# Hi I need help with this optimization problem for calculus. In the wake of a natural disaster, a civil engineer is tasked with building a one room structure, in the form of a rectangular prism....

Hi I need help with this optimization problem for calculus.

In the wake of a natural disaster, a civil engineer is tasked with building a one room structure, in the form of a rectangular prism. The structure must have a height of 10 feet in order to fit the required equipment to be used in the room. Of course, there are limited resources. In particular, the civil engineer has only enough drywall to cover walls with a total surface area of 2000 square feet. Determine the dimensions of the room that give a maximum volume.

I need this question solved ASAP.

*print*Print*list*Cite

Hello!

Let's set up the problem with the variables. Besides the given height `H = 10 ft,` a rectangular prism also has a length `L` and a width `W` (both in feet). Of course we know that the volume of the rectangular prism is `V = H*L*W ft^3 = 10L*W ft^3,` and we need to maximize it.

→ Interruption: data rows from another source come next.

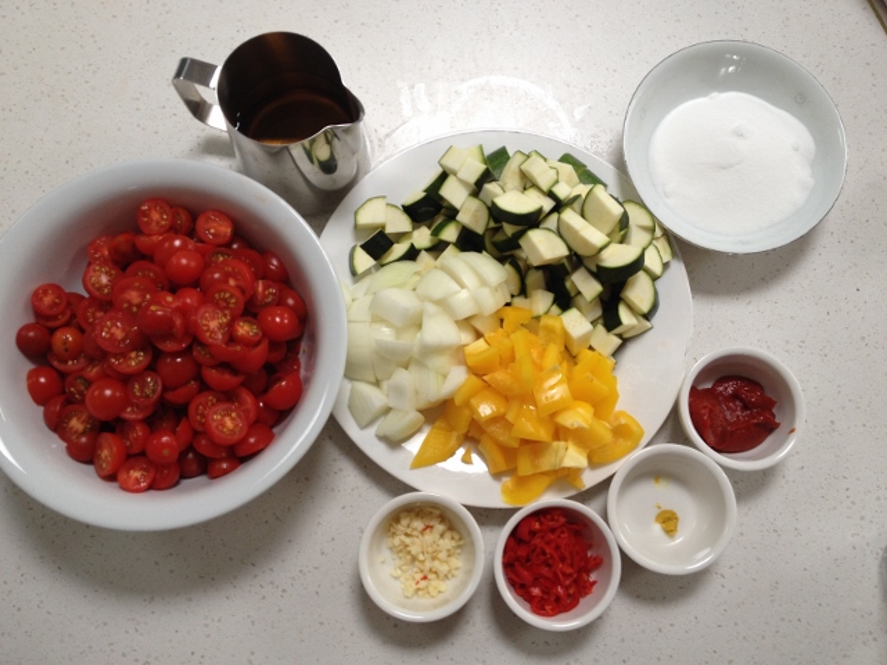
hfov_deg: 52.6
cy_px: 332
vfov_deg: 40.7
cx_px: 444
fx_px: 897
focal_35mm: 35
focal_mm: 4.28
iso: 50
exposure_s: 1/20
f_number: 2.4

Next, the constraint relating to the walls surface. It is not clear whether "walls" means four side walls excluding both the ceiling and the floor. I suppose walls are four vertical walls only. There are two walls of the dimensions `L xx H` and two walls `W xx H,` so their total area is `2*L*H + 2*W*H,` and this is equal to `S = 2000 ft^2.`

This equation, `2*L*H + 2*W*H = 2*L*10 + 2*W*10 = 2000,` gives us the simple constraint `L + W = 2000/20 = 100,` so `L = 100 - W.` The function we need to maximize becomes `V = V(W) = 10(100-W)W = -10W^2 + 1000W.`

It is the quadratic function of `W` with the negative factor `a = -10` at `W^2` and the factor `b=1000` at `W^1.` Its graph is a parabola branches down and it has the only maximum. The point where it is reached is `W_0 = -b/(2a) = -1000/(-20) = 50 (ft).`

Thus `L_0 = 100 - W_0 = 50 (ft),` and the volume they give is `V = 10*50*50 = 25000 (ft^3).`

The answer: the (horizontal) dimensions of the room that give a maximum volume are **50 ft** and **50 ft**. The maximum volume is `25000 ft^3.`

(if we have to take the ceiling and/or the floor with the area `L*W` each into account, the function remains quadratic and the solution remains similar)